The autumn that I started sixth grade, someone dumped off three puppies and a kitten in the ditch about half a mile from our house. The crops had already been harvested and the fields prepared for winter, so it was sheer happenchance that my father walked along the field that day and found them. He brought them home, and it was my responsibility to care for them.
The biggest of the puppies was all black, and he was a doofus. The middle puppy was black with a white bibb, and he was the smartest. The little one was a girl, all black, and much more fragile than her brothers.
I made food for them every morning before school and as soon as I came home after school, and I spent all the daylight hours that I wasn't at school outside, playing with them. I adored them.
Then one day, my mother told me that she had told my uncle to take two of them to the animal pound in town in two days. I could choose one of them to keep.
I knew what that meant, at that time and in that place. They would be gassed to death.

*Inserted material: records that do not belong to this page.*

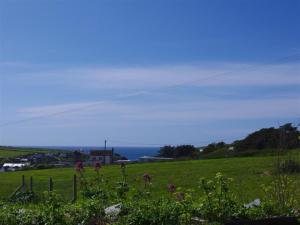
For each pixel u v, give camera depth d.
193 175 40.28
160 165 56.12
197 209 14.06
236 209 14.34
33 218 13.36
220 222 13.95
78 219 13.39
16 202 21.27
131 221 13.20
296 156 16.38
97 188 15.02
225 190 14.56
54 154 108.62
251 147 70.38
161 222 13.25
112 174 42.72
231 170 41.72
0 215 13.38
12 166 91.94
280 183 15.79
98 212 13.55
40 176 53.22
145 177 16.16
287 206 15.09
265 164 43.97
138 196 14.95
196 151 92.38
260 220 14.05
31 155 110.88
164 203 13.93
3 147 165.50
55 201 13.80
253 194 19.64
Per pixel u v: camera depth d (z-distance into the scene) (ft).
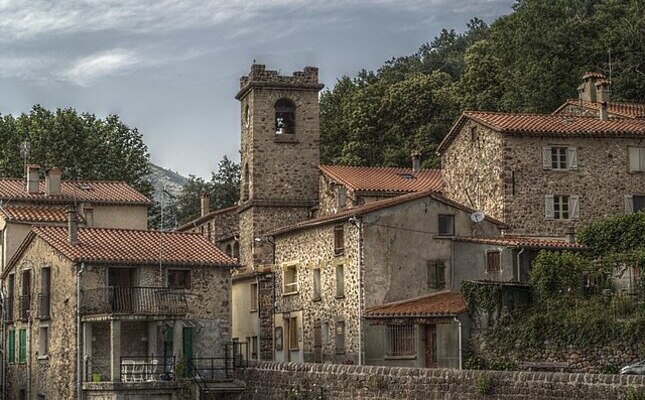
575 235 212.43
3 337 216.95
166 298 188.24
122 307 185.98
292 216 272.51
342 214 207.92
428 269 204.95
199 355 193.67
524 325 176.76
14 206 241.14
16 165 327.88
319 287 217.15
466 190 235.81
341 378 169.37
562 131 223.51
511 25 357.82
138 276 191.11
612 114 244.83
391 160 332.39
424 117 340.39
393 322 193.06
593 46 324.39
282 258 232.12
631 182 226.17
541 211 222.07
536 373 144.25
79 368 184.75
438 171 274.16
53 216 235.81
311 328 218.18
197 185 413.59
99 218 253.44
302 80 278.05
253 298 244.22
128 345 188.75
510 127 222.89
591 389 137.90
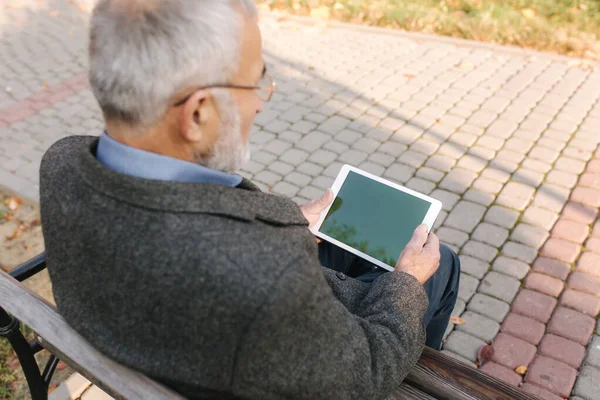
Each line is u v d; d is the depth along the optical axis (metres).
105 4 0.87
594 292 2.78
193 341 0.87
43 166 1.08
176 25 0.83
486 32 5.41
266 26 6.09
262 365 0.85
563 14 5.59
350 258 1.72
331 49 5.55
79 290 0.95
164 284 0.85
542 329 2.64
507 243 3.11
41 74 5.55
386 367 1.02
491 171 3.67
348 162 3.91
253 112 0.99
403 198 1.67
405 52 5.38
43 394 1.66
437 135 4.08
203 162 0.97
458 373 1.33
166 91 0.86
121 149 0.92
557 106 4.30
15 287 1.39
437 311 1.72
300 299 0.83
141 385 1.07
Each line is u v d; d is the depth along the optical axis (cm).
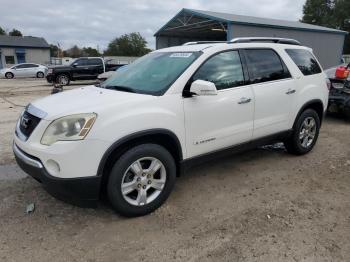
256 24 2166
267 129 490
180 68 411
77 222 367
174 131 384
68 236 342
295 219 372
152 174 378
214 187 453
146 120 361
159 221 370
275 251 317
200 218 375
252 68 470
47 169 336
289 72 520
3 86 2138
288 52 531
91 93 411
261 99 471
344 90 816
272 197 425
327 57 2630
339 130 766
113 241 334
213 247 324
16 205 402
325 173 503
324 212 388
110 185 353
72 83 2314
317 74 572
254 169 516
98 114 338
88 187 338
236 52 457
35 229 354
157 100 376
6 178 477
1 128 778
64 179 330
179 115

How could I choose who would live and who die? I loved them all, even though I loved one more than the others. But how could I choose death for two of them?
I decided I would let the choice be made for me. On the day it was to be done, I sat in my classroom and saw snow falling outside the window. I knew then that, for the rest of my life, I would think if those condemned, terrified, puppies every time it snowed.

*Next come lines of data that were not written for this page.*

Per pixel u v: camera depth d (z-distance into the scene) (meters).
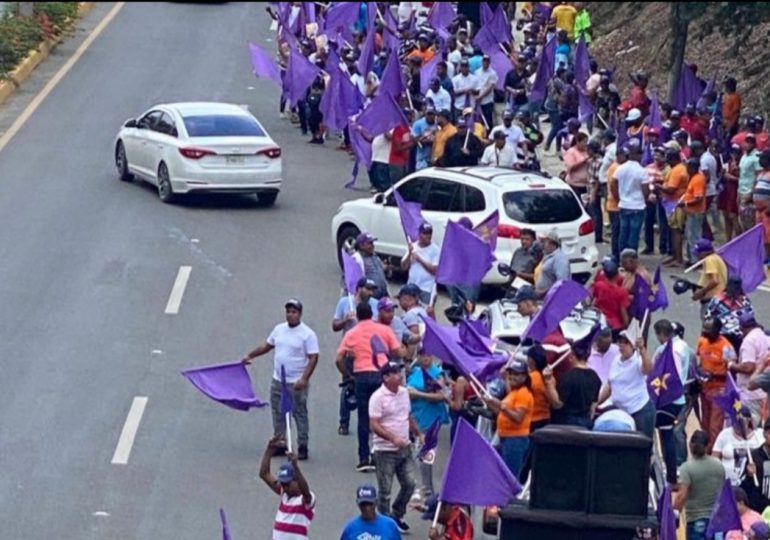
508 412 27.36
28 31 68.56
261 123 60.78
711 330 30.56
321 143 57.91
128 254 43.66
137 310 39.31
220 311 39.53
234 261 43.53
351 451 31.94
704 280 34.41
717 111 47.66
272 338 30.86
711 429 30.48
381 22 60.56
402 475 27.97
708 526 25.36
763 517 26.00
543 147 55.47
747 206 42.44
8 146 55.19
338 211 44.94
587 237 40.53
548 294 30.41
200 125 48.69
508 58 57.16
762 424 29.27
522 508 23.92
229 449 31.77
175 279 41.75
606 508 23.78
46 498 29.12
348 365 30.61
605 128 48.69
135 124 50.81
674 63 51.16
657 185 42.81
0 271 41.75
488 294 41.09
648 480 24.00
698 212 42.38
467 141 46.47
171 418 33.09
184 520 28.53
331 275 42.75
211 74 67.88
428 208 41.22
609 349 29.50
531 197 40.16
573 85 53.25
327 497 29.64
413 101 53.75
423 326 30.52
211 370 30.05
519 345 29.45
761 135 43.16
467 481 23.98
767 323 39.16
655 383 29.05
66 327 37.94
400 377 27.94
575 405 27.78
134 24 77.62
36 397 33.72
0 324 37.91
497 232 37.88
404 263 37.19
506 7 72.06
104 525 28.16
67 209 47.78
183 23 78.44
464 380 28.78
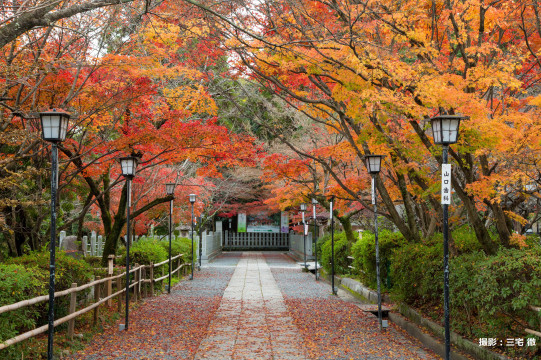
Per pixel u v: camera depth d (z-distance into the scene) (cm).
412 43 881
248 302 1362
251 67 1005
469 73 793
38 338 816
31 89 934
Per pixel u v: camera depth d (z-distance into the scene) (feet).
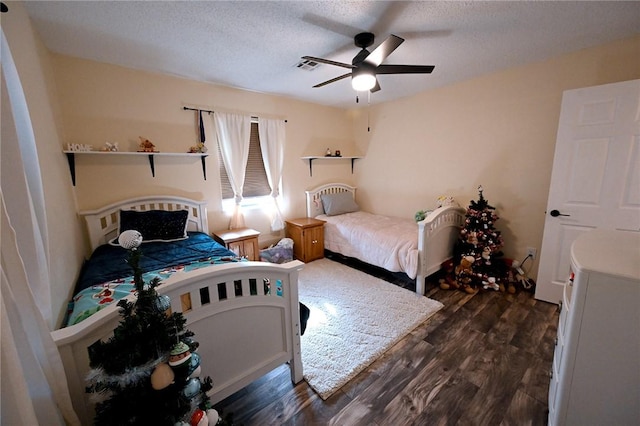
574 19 6.25
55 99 7.39
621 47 7.30
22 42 5.08
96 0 5.25
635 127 6.75
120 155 8.96
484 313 8.05
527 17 6.14
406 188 13.44
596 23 6.43
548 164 8.96
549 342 6.63
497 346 6.54
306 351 6.45
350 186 15.69
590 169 7.48
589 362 3.48
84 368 3.26
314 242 12.73
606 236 4.54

That afternoon, when I stepped off the school bus, I was amazed and overjoyed to see not just one, but three, puppies running to greet me. It was the happiest moment of my life.
I didn't say anything to my mother, because to ask her for something was to ensure that one would not receive it. To draw her attention to something was to risk having it taken away.

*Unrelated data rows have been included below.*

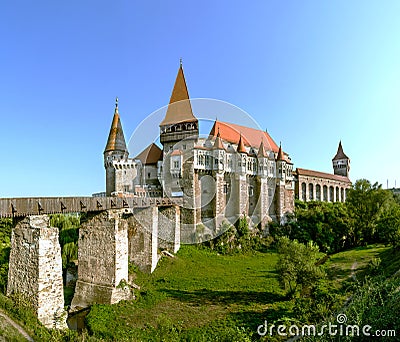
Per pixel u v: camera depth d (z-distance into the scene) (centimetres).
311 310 1978
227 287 2733
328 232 4891
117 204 2559
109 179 5628
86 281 2523
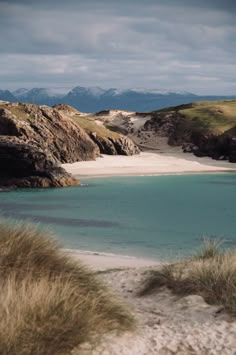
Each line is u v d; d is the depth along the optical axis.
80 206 54.19
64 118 113.56
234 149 119.62
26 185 75.31
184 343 7.43
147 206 55.31
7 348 5.55
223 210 52.78
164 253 28.17
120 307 7.81
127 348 6.72
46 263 8.52
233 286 9.85
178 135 150.75
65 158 107.00
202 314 9.12
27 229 9.18
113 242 32.28
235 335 7.93
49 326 6.13
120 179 88.00
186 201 60.72
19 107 111.12
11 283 7.16
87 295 7.42
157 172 99.44
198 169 105.81
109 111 184.62
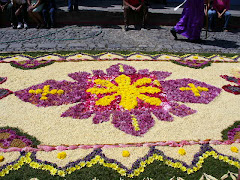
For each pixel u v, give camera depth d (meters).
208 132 3.12
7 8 6.88
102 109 3.48
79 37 6.36
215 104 3.71
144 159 2.66
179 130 3.13
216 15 7.33
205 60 5.20
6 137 2.91
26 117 3.28
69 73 4.48
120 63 4.92
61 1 9.00
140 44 6.03
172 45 6.05
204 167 2.59
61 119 3.27
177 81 4.28
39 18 6.83
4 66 4.64
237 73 4.74
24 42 5.89
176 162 2.63
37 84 4.09
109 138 2.97
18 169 2.51
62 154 2.66
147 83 4.17
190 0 5.82
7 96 3.72
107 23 7.62
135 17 7.52
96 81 4.17
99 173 2.48
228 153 2.78
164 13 7.59
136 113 3.40
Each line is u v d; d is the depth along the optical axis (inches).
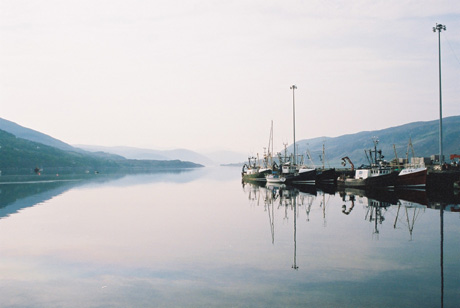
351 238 1268.5
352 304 681.6
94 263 980.6
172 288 781.3
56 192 3444.9
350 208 2122.3
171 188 4158.5
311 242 1207.6
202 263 965.2
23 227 1547.7
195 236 1328.7
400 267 908.6
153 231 1439.5
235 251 1093.1
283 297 718.5
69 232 1428.4
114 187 4279.0
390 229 1433.3
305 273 866.8
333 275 850.1
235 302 698.2
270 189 3941.9
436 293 732.0
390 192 3248.0
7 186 4261.8
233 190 3804.1
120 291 770.2
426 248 1109.7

It snowed a lot, and the puppies and I played and played. I dug us a snow cave in a drift, and I pulled them around on the sled. I was so very happy.
A few days later, I came home and no puppies greeted me at the school bus.
I went to my mother, and asked her where the puppies were. She told me my uncle had taken them to the pound. I said, "But I thought I was going to be allowed to keep one." She said, "You didn't choose, so I told him to take all three."
So, I failed even the one I might have saved.
And every time it snows, I remember those three puppies, and I grieve for them.